Policies To Address Extinction Risks From Advanced AI
Advanced AI poses an extinction risk to humanity. Leading AI researchers and CEOs of the three most advanced AI companies have recognized these risks. The UK AI Safety Summit provides world leaders with an opportunity to lay the groundwork for international coordination around these pressing threats.
Extinction risks from AI arise chiefly from "scaling". Scaling refers to the process of build- ing increasingly large, ever more autonomous, and more opaque AI systems. The vast majority of AI research with concrete applications, such as cancer detection and trading algorithms, is unconcerned with scaling.
Governments have a critical and time-limited opportunity to reduce extinction risks from AI. This report recommends immediate actions that can be taken by governments: recognizing the extinction risks from advanced AI, acknowledging the need for concrete scaling limits, and committing to build an international advanced AI project. Specifically, we recommend:
Establishing a Multinational AGI Consortium (MAGIC), a 'CERN for AI'. This institution would house world-leading AI scientists from all signatory countries, dedicated to the joint mission of working on advanced AI safety. MAGIC would perform cutting-edge research to control powerful AI systems and establish emergency response infrastructure that allows world leaders to swiftly halt AI development or deployment.

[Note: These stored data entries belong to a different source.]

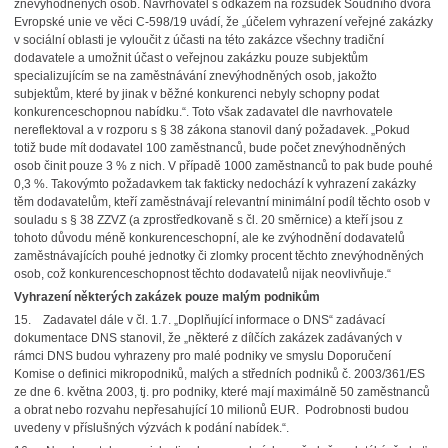
znevýhodněných osob. Navrhovatel s odkazem na rozsudek Soudního dvora
Evropské unie ve věci C-598/19 uvádí, že „účelem vyhrazení veřejné zakázky
v sociální oblasti je vyloučit z účasti na této zakázce všechny tradiční
dodavatele a umožnit účast o veřejnou zakázku pouze subjektům
specializujícím se na zaměstnávání znevýhodněných osob, jakožto
subjektům, které by jinak v běžné konkurenci nebyly schopny podat
konkurenceschopnou nabídku.“. Toto však zadavatel dle navrhovatele
nereflektoval a v rozporu s § 38 zákona stanovil daný požadavek. „Pokud
totiž bude mít dodavatel 100 zaměstnanců, bude počet znevýhodněných
osob činit pouze 3 % z nich. V případě 1000 zaměstnanců to pak bude pouhé
0,3 %. Takovýmto požadavkem tak fakticky nedochází k vyhrazení zakázky
těm dodavatelům, kteří zaměstnávají relevantní minimální podíl těchto osob v
souladu s § 38 ZZVZ (a zprostředkovaně s čl. 20 směrnice) a kteří jsou z
tohoto důvodu méně konkurenceschopní, ale ke zvýhodnění dodavatelů
zaměstnávajících pouhé jednotky či zlomky procent těchto znevýhodněných
osob, což konkurenceschopnost těchto dodavatelů nijak neovlivňuje.“
Vyhrazení některých zakázek pouze malým podnikům
15. Zadavatel dále v čl. 1.7. „Doplňující informace o DNS“ zadávací
dokumentace DNS stanovil, že „některé z dílčích zakázek zadávaných v
rámci DNS budou vyhrazeny pro malé podniky ve smyslu Doporučení
Komise o definici mikropodniků, malých a středních podniků č. 2003/361/ES
ze dne 6. května 2003, tj. pro podniky, které mají maximálně 50 zaměstnanců
a obrat nebo rozvahu nepřesahující 10 milionů EUR. Podrobnosti budou
uvedeny v příslušných výzvách k podání nabídek.“.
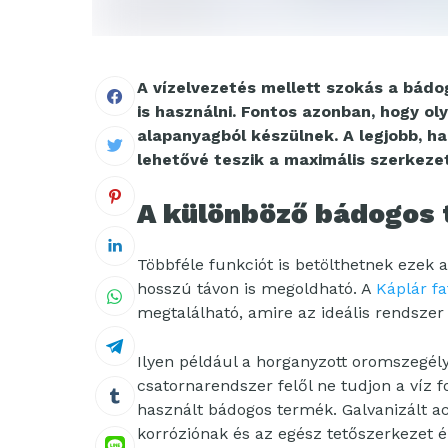
A vízelvezetés mellett szokás a bád
is használni. Fontos azonban, hogy o
alapanyagból készülnek. A legjobb, ha
lehetővé teszik a maximális szerkezet
A különböző bádogos 
Többféle funkciót is betölthetnek ezek 
hosszú távon is megoldható. A
Káplár f
megtalálható, amire az ideális rendszer
Ilyen például a horganyzott oromszegély
csatornarendszer felől ne tudjon a víz f
használt bádogos termék. Galvanizált ac
korróziónak és az egész tetőszerkezet é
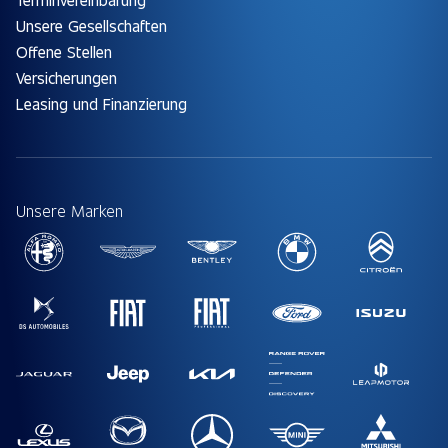
Unsere Gesellschaften
Offene Stellen
Versicherungen
Leasing und Finanzierung
Unsere Marken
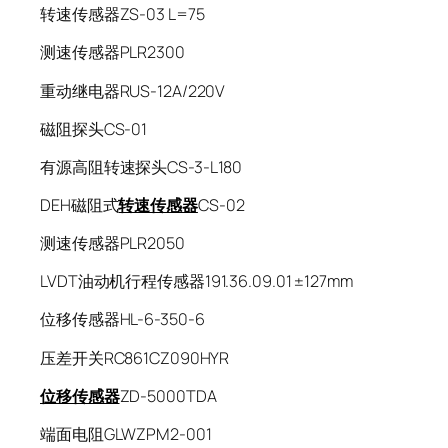
转速传感器ZS-03 L=75
测速传感器PLR2300
重动继电器RUS-12A/220V
磁阻探头CS-01
有源高阻转速探头CS-3-L180
DEH磁阻式
转速传感器
CS-02
测速传感器PLR2050
LVDT油动机行程传感器191.36.09.01 ±127mm
位移传感器HL-6-350-6
压差开关RC861CZ090HYR
位移传感器
ZD-5000TDA
端面电阻GLWZPM2-001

Implementing global compute limitations. Compute Limitations mitigate extinction risk by throttling the very few dangerous AI systems that rely on advanced hardware, while leaving the vast majority of the AI ecosystem unhindered. We recommend a tiered approach to compute limitations: development above a moratorium threshold would not be allowed to occur (except within MAGIC), development above a danger threshold would need to be regulated by MAGIC or a MAGIC-certified regulator, and development below the danger threshold would be unaffected by MAGIC.
Gating critical experiments. Before developing critical systems, companies should demonstrate the safety of these systems through verifiable criteria. The burden of proof should be on companies performing Frontier AI research to demonstrate that these systems are safe (rather than on regulators or auditors to show that systems are dangerous). This follows the standard practices from high-risk sectors, where demonstrating safety is a precondition for undertaking high-risk endeavors.
These proposals have strong support among the British and American public. Recent YouGov polling shows that 83% believe AI could accidentally cause a catastrophic event, 82% prefer slowing down the development of AI, 82% do not trust AI tech executives to regulate AI, 78% support a "global watchdog" to regulate powerful AI, and 74% believe AI policy should currently prevent AI from "reaching superhuman capabilities" (Artificial Intelligence Policy Institute [AIPI], 2023; Control AI, 2023).